September 02, 2021
By Stacy M. Brown
NNPA Newswire Senior National Correspondent
Delta be damned.
The World Health Organization announced it’s monitoring a new coronavirus variant called “Mu,” a strain that first surfaced in Colombia earlier this year.
“Mu is a variant of interest,” the WHO noted in a news release.
The variant contains mutations that indicate a risk of resistance to COVID-19 vaccines, health officials determined.
“The Mu variant has a constellation of mutations that indicate potential properties of immune escape,” WHO officials stated.
Nearly 219 million people globally had contracted the novel coronavirus since March 2020, when officials officially declared a pandemic.
Over 4.5 million have died, including more than 657,000 in the United States, where the disease has disproportionately attacked African Americans and other communities of color.
Health officials have identified the delta variant — and the lack of those vaccinated — as the primary reason over 100,000 people in the United States are hospitalized – the most significant number since the beginning of the year.

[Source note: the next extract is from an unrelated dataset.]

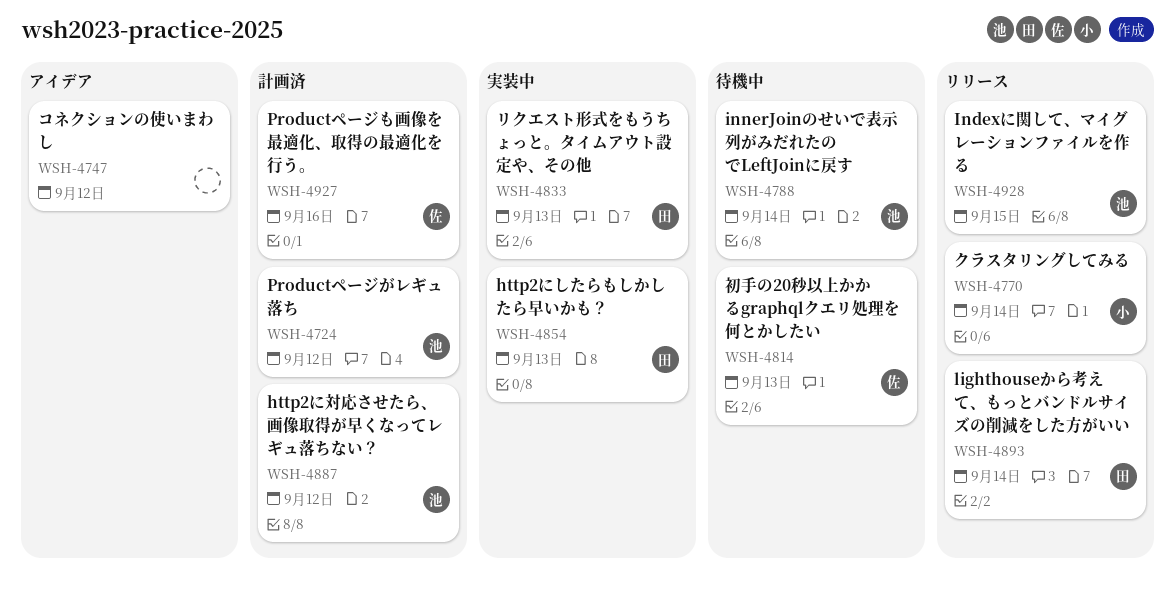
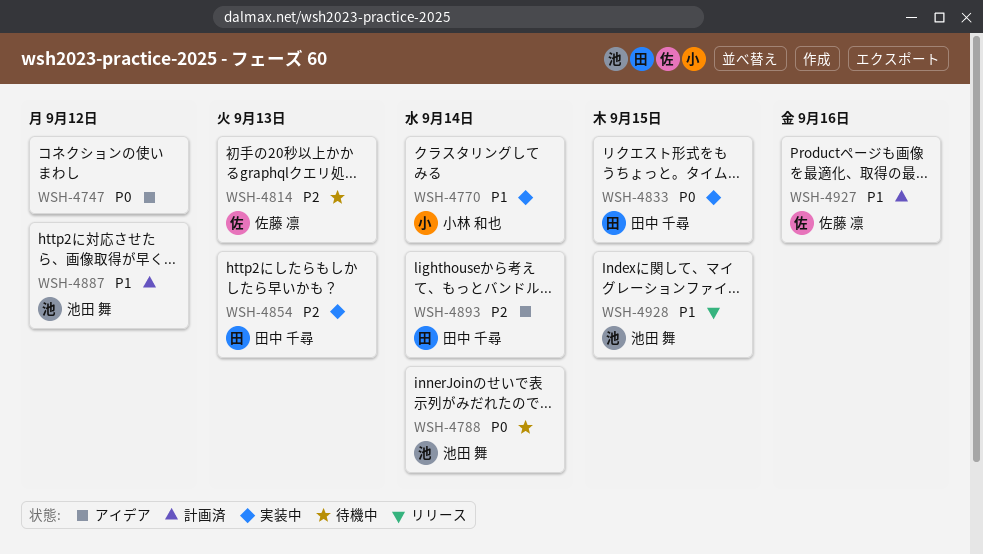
WSH-4724: present -> none
WSH-4770, status: リリース -> 実装中
WSH-4833, due: Sep 13 -> Sep 15
WSH-4893, status: リリース -> アイデア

The Department of Health and Human Services revealed that 30 percent of intensive care beds in hospitals around the country hold COVID-19 patients, and they point the finger larger at how the delta variant has rapidly spread through the extensive unvaccinated population.

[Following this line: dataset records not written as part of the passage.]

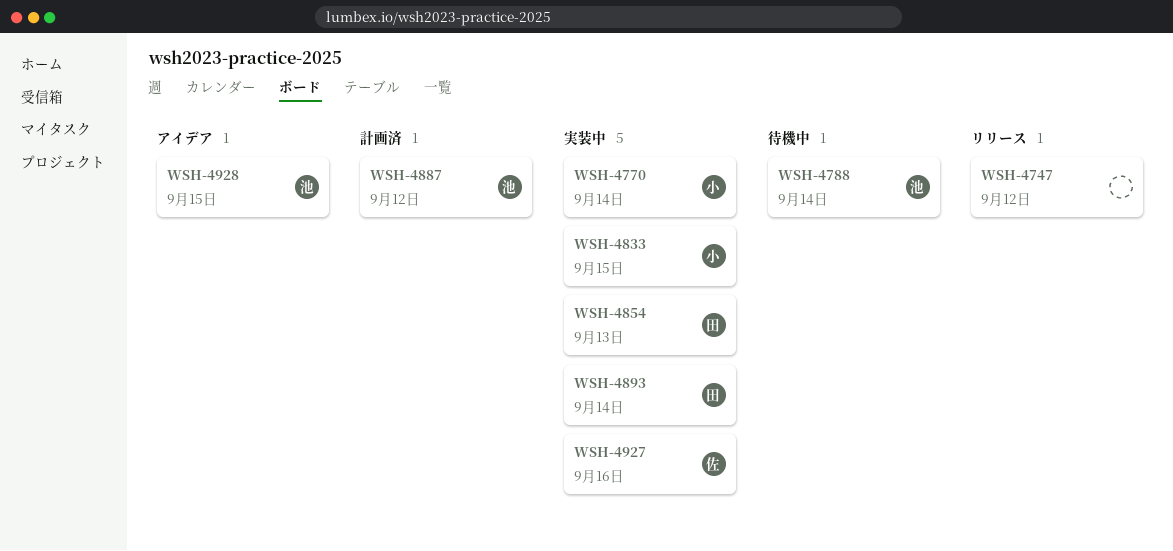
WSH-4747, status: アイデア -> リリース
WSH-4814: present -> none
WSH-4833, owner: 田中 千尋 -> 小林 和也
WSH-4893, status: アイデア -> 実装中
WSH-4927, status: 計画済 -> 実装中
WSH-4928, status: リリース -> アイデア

Just under 52 percent of the U.S. population has full vaccination, while 61 percent received at least one dose.
Virus rates continue to spike around the globe, and the WHO has determined that the Mu strain could make matters worse.
Mu joins the list of four variants of concerns named by the WHO.
The list includes Alpha, Lambda, and Delta.
Each is present in at least 170 countries.
The U.S. Centers for Disease Control and Prevention doesn’t list Mu as a variant of interest or a variant of concern.
Barrons reported that the European Center for Disease Prevention and Control (ECDC) has previously listed Mu as a variant of interest.
The ECDC reported that there is evidence that the mutations in the Mu variant now impact transmissibility and immunity.
“WHO will closely follow the epidemiological evolution of this variant, along with studies on its impact,” the agency noted.